Stake menekankan adanya dua dasar kegiatan dalam evaluasi, yaitu description (deskripsi) dan judgement (pertimbangan), serta membedakan adanya tiga tahap dalam program pendidikan, yaitu: (1) antecedent (program pendahulu/masukan/context); (2) transaction (transaksi/kejadian/process); dan (3) outcomes (hasil/result). Stake berpendapat menilai suatu program pendidikan harus melakukan perbandingan yang relatif antara program satu dan program yang lain, atau perbandingan yang absolut yaitu membandingkan suatu program dengan standar tertentu.[12]

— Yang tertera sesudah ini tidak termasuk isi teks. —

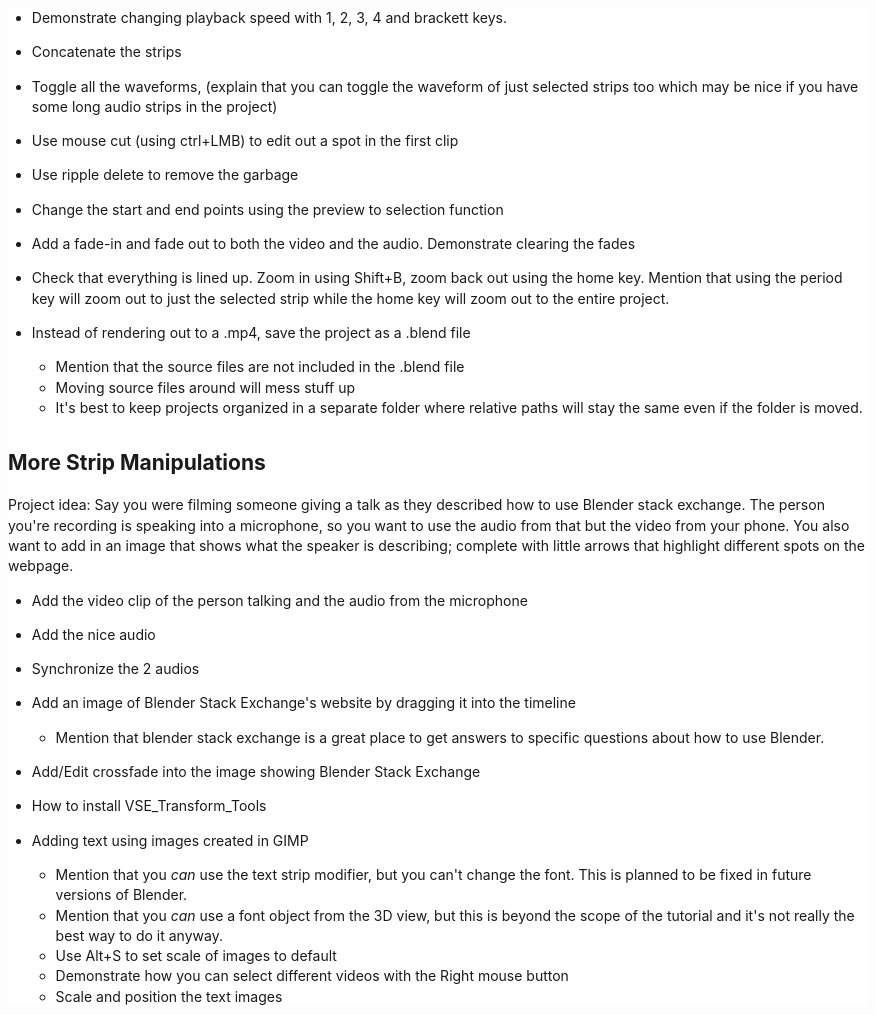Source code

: * Demonstrate changing playback speed with 1, 2, 3, 4 and brackett keys.
* Concatenate the strips
* Toggle all the waveforms, (explain that you can toggle the waveform of
  just selected strips too which may be nice if you have some long audio
  strips in the project)
* Use mouse cut (using ctrl+LMB) to edit out a spot in the first clip
* Use ripple delete to remove the garbage
* Change the start and end points using the preview to selection
  function
* Add a fade-in and fade out to both the video and the audio.
  Demonstrate clearing the fades
* Check that everything is lined up. Zoom in using Shift+B, zoom back
  out using the home key. Mention that using the period key will zoom
  out to just the selected strip while the home key will zoom out to the
  entire project.
* Instead of rendering out to a .mp4, save the project as a .blend file

  - Mention that the source files are not included in the .blend file
  - Moving source files around will mess stuff up
  - It's best to keep projects organized in a separate folder where
    relative paths will stay the same even if the folder is moved.

More Strip Manipulations
------------------------
Project idea: Say you were filming someone giving a talk as they
described how to use Blender stack exchange. The person you're recording
is speaking into a microphone, so you want to use the audio from that
but the video from your phone. You also want to add in an image that
shows what the speaker is describing; complete with little arrows that
highlight different spots on the webpage.

* Add the video clip of the person talking and the audio from the
  microphone
* Add the nice audio
* Synchronize the 2 audios
* Add an image of Blender Stack Exchange's website by dragging it into
  the timeline

  - Mention that blender stack exchange is a great place to get answers
    to specific questions about how to use Blender.

* Add/Edit crossfade into the image showing Blender Stack Exchange
* How to install VSE_Transform_Tools
* Adding text using images created in GIMP

  - Mention that you *can* use the text strip modifier, but you can't
    change the font. This is planned to be fixed in future versions of
    Blender.
  - Mention that you *can* use a font object from the 3D view, but this
    is beyond the scope of the tutorial and it's not really the best way
    to do it anyway.
  - Use Alt+S to set scale of images to default
  - Demonstrate how you can select different videos with the Right mouse
    button
  - Scale and position the text images
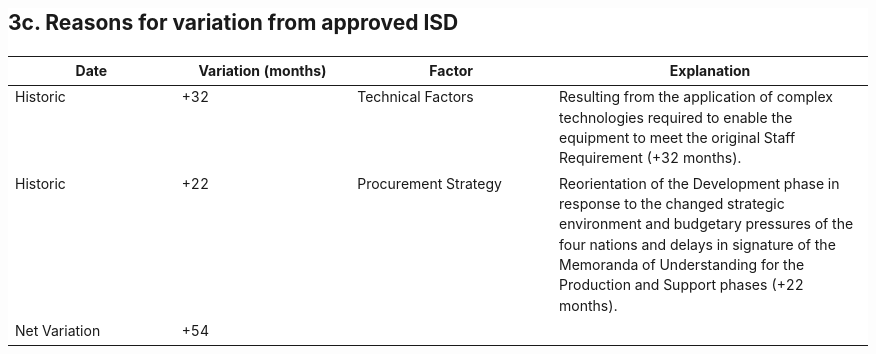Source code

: </table>

## 3c. Reasons for variation from approved ISD

<table>
<colgroup>
<col style="width: 19%" />
<col style="width: 20%" />
<col style="width: 23%" />
<col style="width: 36%" />
</colgroup>
<thead>
<tr>
<th>
Date
</th>
<th>
Variation (months)
</th>
<th>
Factor
</th>
<th>
Explanation
</th>
</tr>
</thead>
<tbody>
<tr>
<td>
Historic
</td>
<td>
+32
</td>
<td>
Technical Factors
</td>
<td>Resulting from the application of complex technologies required to enable the equipment to meet the original Staff Requirement (+32 months).</td>
</tr>
<tr>
<td>
Historic
</td>
<td>
+22
</td>
<td>
Procurement Strategy
</td>
<td>Reorientation of the Development phase in response to the changed strategic environment and budgetary pressures of the four nations and delays in signature of the Memoranda of Understanding for the Production and Support phases (+22 months).</td>
</tr>
<tr>
<td>
Net Variation
</td>
<td>
+54
</td>
<td></td>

Adapun langkah-langkah yang harus ditempuh dalam melaksanakan evaluasi countenance tercakup dalam empat langkah pasti berdasarkan empat matriks yang ada yaitu:
a.    Sehubungan dengan kategori intent, evaluator dapat melakukan studi dokumen atau wawancara kepada pengembang program, baik berhubungan dengan antecedents (persyaratan awal), transaksi (proses) serta hasil. Dalam hal pembelajaran dapat dilakukan dengan mempersiapkan rencana yang dituangkan dalam silabus dan RPP.
b.    Sehubungan dengan kategori observasi, evaluator harus megadakan analisis kongruen, yaitu menganalisa implementasi dari rencana pada intent. Apakah sesuai atau terjadi penyimpangan, jika terjadi penyimpangan faktor-faktor apa yang menyebabkannya.
c.    Tugas evaluator berikutnya adalah memberikan pertimbangan mengenai program yang sedang dikaji, oleh karenanya perlu standar yang dapat diperoleh dari sekolah.
d.   Dan yang terakhir adalah memberi pertimbangan terhadap hasil dari analisis ketiga kategori sebelumnya. Pertimbangan dapat diperoleh dengan mengumpulkan data dari sekelompok orang yang memiliki kualifikasi untuk memberikan pertimbangan. Dalam pembelajaran pertimbangan dapat berdasarkan faktor karakteristik siswa, sarana sekolah ataupun faktor-faktor yang lain.[13]
Kelebihan dan Kekurangan Evaluasi Model Countenance yaitu:
Adapun beberapa manfaat yang dapat diperoleh dari pelaksanaan evaluasi model countenance adalah:
a.    Memberikan gambaran yang sangat detail terhadap suatu program, mulai dari konteks awal hingga hasil yang dicapai.
b.    Lebih komprehensif, lebih lengkap dalam menyaring informasi.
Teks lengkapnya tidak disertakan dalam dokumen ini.